## PROBLEM TO WORK ON:
Would you please return every line from the listing that contains the word "buttonPress"?

## AVAILABLE RECORDS:
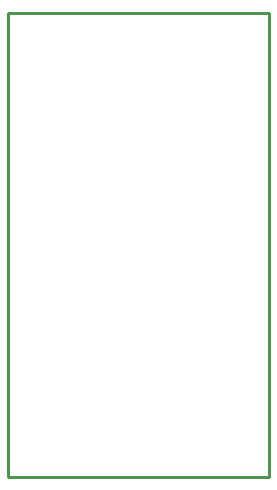
<source format=gm1>
%FSTAX23Y23*%
%MOIN*%
%SFA1B1*%

%IPPOS*%
%ADD61C,0.010000*%
%LNdaughterboard-1*%
%LPD*%
G54D61*
X01629Y00889D02*
Y02435D01*
X02498*
Y00889D02*
Y02435D01*
X01629Y00889D02*
X02498D01*
M02*
</source>
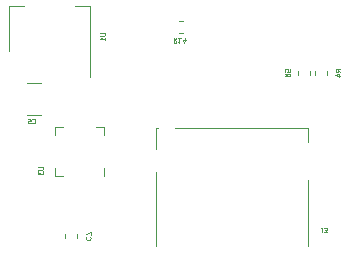
<source format=gbr>
G04 #@! TF.GenerationSoftware,KiCad,Pcbnew,(5.1.5)-3*
G04 #@! TF.CreationDate,2020-04-17T11:23:33-04:00*
G04 #@! TF.ProjectId,STM32_SMD_Quadcopter,53544d33-325f-4534-9d44-5f5175616463,rev?*
G04 #@! TF.SameCoordinates,PX2daf690PY1aab7d8*
G04 #@! TF.FileFunction,Legend,Bot*
G04 #@! TF.FilePolarity,Positive*
%FSLAX46Y46*%
G04 Gerber Fmt 4.6, Leading zero omitted, Abs format (unit mm)*
G04 Created by KiCad (PCBNEW (5.1.5)-3) date 2020-04-17 11:23:33*
%MOMM*%
%LPD*%
G04 APERTURE LIST*
%ADD10C,0.120000*%
%ADD11C,0.050000*%
G04 APERTURE END LIST*
D10*
X17942779Y-3960400D02*
X17617221Y-3960400D01*
X17942779Y-4980400D02*
X17617221Y-4980400D01*
X8968200Y-22311579D02*
X8968200Y-21986021D01*
X7948200Y-22311579D02*
X7948200Y-21986021D01*
X4731936Y-11901000D02*
X5936064Y-11901000D01*
X4731936Y-9181000D02*
X5936064Y-9181000D01*
X11204000Y-12926000D02*
X10554000Y-12926000D01*
X7084000Y-17046000D02*
X7734000Y-17046000D01*
X7084000Y-12926000D02*
X7734000Y-12926000D01*
X7084000Y-17046000D02*
X7084000Y-16396000D01*
X7084000Y-12926000D02*
X7084000Y-13576000D01*
X11204000Y-12926000D02*
X11204000Y-13576000D01*
X11204000Y-17046000D02*
X11204000Y-16396000D01*
X3194000Y-2687000D02*
X4454000Y-2687000D01*
X10014000Y-2687000D02*
X8754000Y-2687000D01*
X3194000Y-6447000D02*
X3194000Y-2687000D01*
X10014000Y-8697000D02*
X10014000Y-2687000D01*
X29131800Y-8468579D02*
X29131800Y-8143021D01*
X30151800Y-8468579D02*
X30151800Y-8143021D01*
X27658600Y-8143021D02*
X27658600Y-8468579D01*
X28678600Y-8143021D02*
X28678600Y-8468579D01*
X15663000Y-16695600D02*
X15663000Y-22995600D01*
X28533000Y-17395600D02*
X28533000Y-22995600D01*
X15663000Y-12985600D02*
X15663000Y-14795600D01*
X28533000Y-12985600D02*
X17273000Y-12985600D01*
X28533000Y-14145600D02*
X28533000Y-12985600D01*
X15773000Y-12985600D02*
X15663000Y-12985600D01*
D11*
X17357757Y-5379107D02*
X17224423Y-5569583D01*
X17129185Y-5379107D02*
X17129185Y-5779107D01*
X17281566Y-5779107D01*
X17319661Y-5760060D01*
X17338709Y-5741012D01*
X17357757Y-5702917D01*
X17357757Y-5645774D01*
X17338709Y-5607679D01*
X17319661Y-5588631D01*
X17281566Y-5569583D01*
X17129185Y-5569583D01*
X17738709Y-5379107D02*
X17510138Y-5379107D01*
X17624423Y-5379107D02*
X17624423Y-5779107D01*
X17586328Y-5721964D01*
X17548233Y-5683869D01*
X17510138Y-5664821D01*
X18081566Y-5645774D02*
X18081566Y-5379107D01*
X17986328Y-5798155D02*
X17891090Y-5512440D01*
X18138709Y-5512440D01*
X9745342Y-22215466D02*
X9726295Y-22234514D01*
X9707247Y-22291657D01*
X9707247Y-22329752D01*
X9726295Y-22386895D01*
X9764390Y-22424990D01*
X9802485Y-22444038D01*
X9878676Y-22463085D01*
X9935819Y-22463085D01*
X10012009Y-22444038D01*
X10050104Y-22424990D01*
X10088200Y-22386895D01*
X10107247Y-22329752D01*
X10107247Y-22291657D01*
X10088200Y-22234514D01*
X10069152Y-22215466D01*
X10107247Y-22082133D02*
X10107247Y-21815466D01*
X9707247Y-21986895D01*
X5169526Y-12560917D02*
X5188574Y-12579964D01*
X5245717Y-12599012D01*
X5283812Y-12599012D01*
X5340955Y-12579964D01*
X5379050Y-12541869D01*
X5398098Y-12503774D01*
X5417145Y-12427583D01*
X5417145Y-12370440D01*
X5398098Y-12294250D01*
X5379050Y-12256155D01*
X5340955Y-12218060D01*
X5283812Y-12199012D01*
X5245717Y-12199012D01*
X5188574Y-12218060D01*
X5169526Y-12237107D01*
X4807621Y-12199012D02*
X4998098Y-12199012D01*
X5017145Y-12389488D01*
X4998098Y-12370440D01*
X4960002Y-12351393D01*
X4864764Y-12351393D01*
X4826669Y-12370440D01*
X4807621Y-12389488D01*
X4788574Y-12427583D01*
X4788574Y-12522821D01*
X4807621Y-12560917D01*
X4826669Y-12579964D01*
X4864764Y-12599012D01*
X4960002Y-12599012D01*
X4998098Y-12579964D01*
X5017145Y-12560917D01*
X5686452Y-16273818D02*
X6010261Y-16273818D01*
X6048357Y-16292865D01*
X6067404Y-16311913D01*
X6086452Y-16350008D01*
X6086452Y-16426199D01*
X6067404Y-16464294D01*
X6048357Y-16483341D01*
X6010261Y-16502389D01*
X5686452Y-16502389D01*
X5686452Y-16654770D02*
X5686452Y-16902389D01*
X5838833Y-16769056D01*
X5838833Y-16826199D01*
X5857880Y-16864294D01*
X5876928Y-16883341D01*
X5915023Y-16902389D01*
X6010261Y-16902389D01*
X6048357Y-16883341D01*
X6067404Y-16864294D01*
X6086452Y-16826199D01*
X6086452Y-16711913D01*
X6067404Y-16673818D01*
X6048357Y-16654770D01*
X10936632Y-4925098D02*
X11260441Y-4925098D01*
X11298537Y-4944145D01*
X11317584Y-4963193D01*
X11336632Y-5001288D01*
X11336632Y-5077479D01*
X11317584Y-5115574D01*
X11298537Y-5134621D01*
X11260441Y-5153669D01*
X10936632Y-5153669D01*
X11336632Y-5553669D02*
X11336632Y-5325098D01*
X11336632Y-5439383D02*
X10936632Y-5439383D01*
X10993775Y-5401288D01*
X11031870Y-5363193D01*
X11050918Y-5325098D01*
X31252752Y-8239133D02*
X31062276Y-8105800D01*
X31252752Y-8010561D02*
X30852752Y-8010561D01*
X30852752Y-8162942D01*
X30871800Y-8201038D01*
X30890847Y-8220085D01*
X30928942Y-8239133D01*
X30986085Y-8239133D01*
X31024180Y-8220085D01*
X31043228Y-8201038D01*
X31062276Y-8162942D01*
X31062276Y-8010561D01*
X30986085Y-8581990D02*
X31252752Y-8581990D01*
X30833704Y-8486752D02*
X31119419Y-8391514D01*
X31119419Y-8639133D01*
X26557647Y-8372466D02*
X26748123Y-8505800D01*
X26557647Y-8601038D02*
X26957647Y-8601038D01*
X26957647Y-8448657D01*
X26938600Y-8410561D01*
X26919552Y-8391514D01*
X26881457Y-8372466D01*
X26824314Y-8372466D01*
X26786219Y-8391514D01*
X26767171Y-8410561D01*
X26748123Y-8448657D01*
X26748123Y-8601038D01*
X26957647Y-8010561D02*
X26957647Y-8201038D01*
X26767171Y-8220085D01*
X26786219Y-8201038D01*
X26805266Y-8162942D01*
X26805266Y-8067704D01*
X26786219Y-8029609D01*
X26767171Y-8010561D01*
X26729076Y-7991514D01*
X26633838Y-7991514D01*
X26595742Y-8010561D01*
X26576695Y-8029609D01*
X26557647Y-8067704D01*
X26557647Y-8162942D01*
X26576695Y-8201038D01*
X26595742Y-8220085D01*
X29721826Y-21811587D02*
X29721826Y-21525873D01*
X29702779Y-21468730D01*
X29664683Y-21430635D01*
X29607540Y-21411587D01*
X29569445Y-21411587D01*
X29874207Y-21811587D02*
X30121826Y-21811587D01*
X29988493Y-21659206D01*
X30045636Y-21659206D01*
X30083731Y-21640159D01*
X30102779Y-21621111D01*
X30121826Y-21583016D01*
X30121826Y-21487778D01*
X30102779Y-21449682D01*
X30083731Y-21430635D01*
X30045636Y-21411587D01*
X29931350Y-21411587D01*
X29893255Y-21430635D01*
X29874207Y-21449682D01*
M02*

</source>
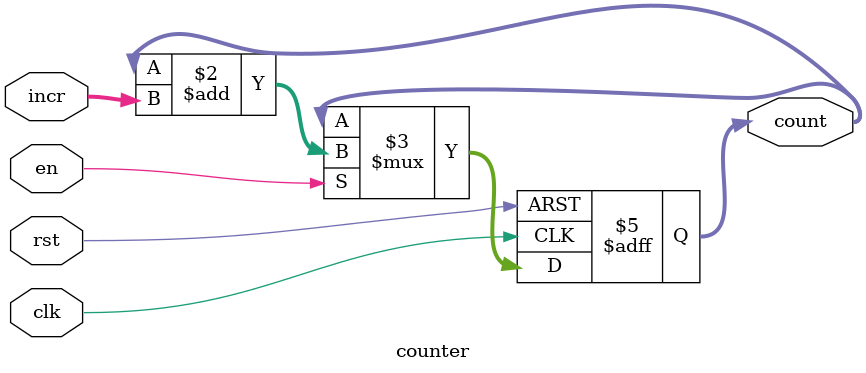
<source format=sv>
module counter #(
    parameter WIDTH = 9
)(
    input logic clk,
    input logic rst, 
    input logic en,
    input logic [WIDTH-1:0] incr,
    output logic [WIDTH-1:0] count
);

always @ (posedge clk, posedge rst)
    if (rst)
        count <= {WIDTH{1'b0}};
    else if(en) 
        count <= count + incr;

endmodule

</source>
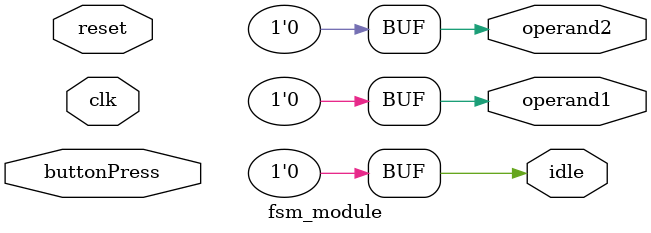
<source format=v>
module fsm_module ( 
  input clk,
  input reset,
  input [3:0] buttonPress,
  output reg idle,
  output reg operand1,
  output reg operand2
);

  parameter IDLE = 2'b00;
  parameter OPERAND1 = 2'b01;
  parameter OPERAND2 = 2'b10;
  parameter STATE3 = 2'b11;

  reg [1:0] current_state;
  reg [1:0] next_state;

  always @(posedge clk or posedge reset) begin
    if (reset) begin
      current_state <= IDLE;
    end else begin
      current_state <= next_state;
    end
  end

  always @(current_state or buttonPress) begin
    case (current_state)
      IDLE:
        begin
          idle = 1;
          operand1 = 0;
          operand2 = 0;
          next_state = (buttonPress != 4'b0000) ? OPERAND1 : IDLE;
        end
      OPERAND1:
        begin
          idle = 0;
          operand1 = 1;
          operand2 = 0;
          next_state = (buttonPress != 4'b0000) ? OPERAND2 : OPERAND1;
        end
      OPERAND2:
        begin
          idle = 0;
          operand1 = 0;
          operand2 = 1;
          next_state = (buttonPress == 4'b0000) ? IDLE : OPERAND2;
        end
      STATE3:
        begin
          idle = 0;
          operand1 = 0;
          operand2 = 0;
          next_state = IDLE;
        end
      default:
        begin
          idle = 1;
          operand1 = 0;
          operand2 = 0;
          next_state = IDLE;
        end
    endcase
  end
  always @(*) begin
    idle = 0;
    operand1 = 0;
    operand2 = 0;
  end
endmodule
</source>
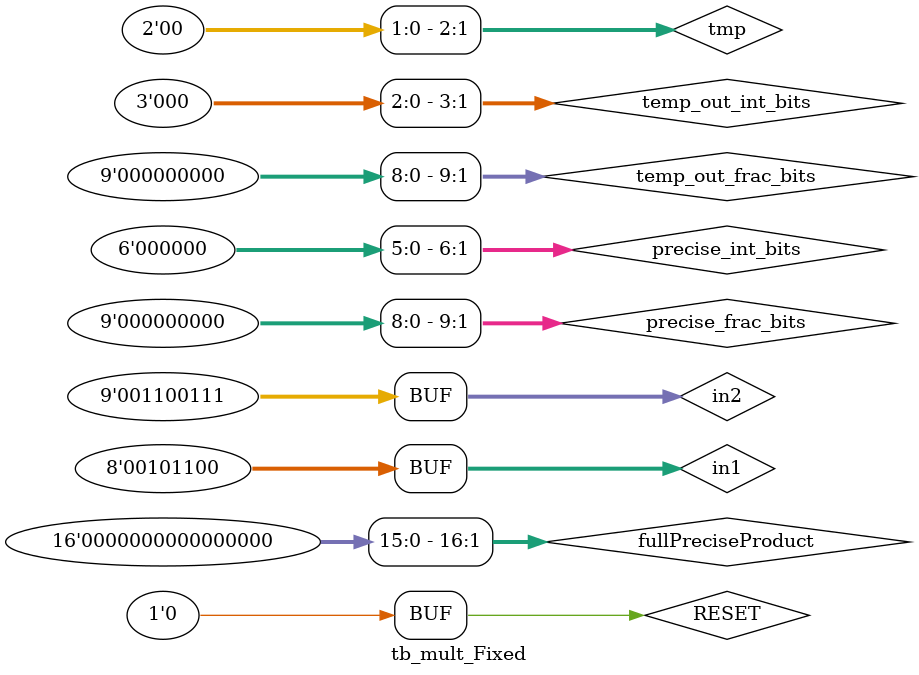
<source format=v>
`timescale 1ns / 1ps

module tb_mult_Fixed;
// parameters
parameter WI1 = 5, WF1 = 3,     // input 1 integer and fraction bits; 8 bits
          WI2 = 3, WF2 = 6,     // input 2 integer and fraction bits; 9 bits
          WIO = 4,  // output  integer and fraction bits; WI1 + WI2 - 1
          WFO = WF1 + WF2 + 1;  // output  integer and fraction bits; WF1 + WF2 + 1
// Local Parameters
localparam WIP = WI1 + WI2 - 1;
localparam WFP = WF1 + WF2 + 1;
//Inputs
reg RESET;
reg signed [WI1 + WF1 - 1 : 0] in1;
reg signed [WI2 + WF2 - 1 : 0] in2;
//Outputs
wire signed [WIO + WFO - 1 : 0] out;
//Instantiate DUT
mult_Fixed #( .WI1(WI1), .WF1(WF1), .WI2(WI2), .WF2(WF2), .WIO(WIO) )
        DUT( .RESET(RESET), .in1(in1), .in2(in2), .out(out) );
        wire signed [WIP + WFP - 1 : 0] fullPreciseProduct = DUT.fullPreciseProduct;    // These are all tests
        wire [WIP - 1 : 0] precise_int_bits  = DUT.precise_int_bits;                    // These are all tests
        wire [WFP - 1 : 0] precise_frac_bits = DUT.precise_frac_bits;                   // These are all tests
        wire [WIO - 1 : 0] temp_out_int_bits = DUT.temp_out_int_bits;                   // These are all tests
        wire [WFO - 1 : 0] temp_out_frac_bits = DUT.temp_out_frac_bits;                 // These are all tests
        wire [WIP - WIO - 1 : 0] tmp = DUT.tmp;                                             // These are all tests
initial
begin
    RESET <= 0;
    in1 <= 8'b1_0110_110;
    in2 <= 9'b0_01_110011;
    # 150;
    in1 <= 8'b0_1011_111;
    in2 <= 9'b1_11_100110;
    # 150;
    in1 <= 8'b0_0101_100;
    in2 <= 9'b0_10_100111;
    # 150;
    RESET <= 1;
    # 150;
    RESET <= 0;
    in1 <= 8'b1_1111_001;
    in2 <= 9'b1_01_000011;
    # 150;
    in1 <= 8'b0_0101_100;
    in2 <= 9'b0_01_100111;
end

endmodule


</source>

## RESPONSE AREA:
  input [3:0] buttonPress,
  always @(current_state or buttonPress) begin
          next_state = (buttonPress != 4'b0000) ? OPERAND1 : IDLE;
          next_state = (buttonPress != 4'b0000) ? OPERAND2 : OPERAND1;
          next_state = (buttonPress == 4'b0000) ? IDLE : OPERAND2;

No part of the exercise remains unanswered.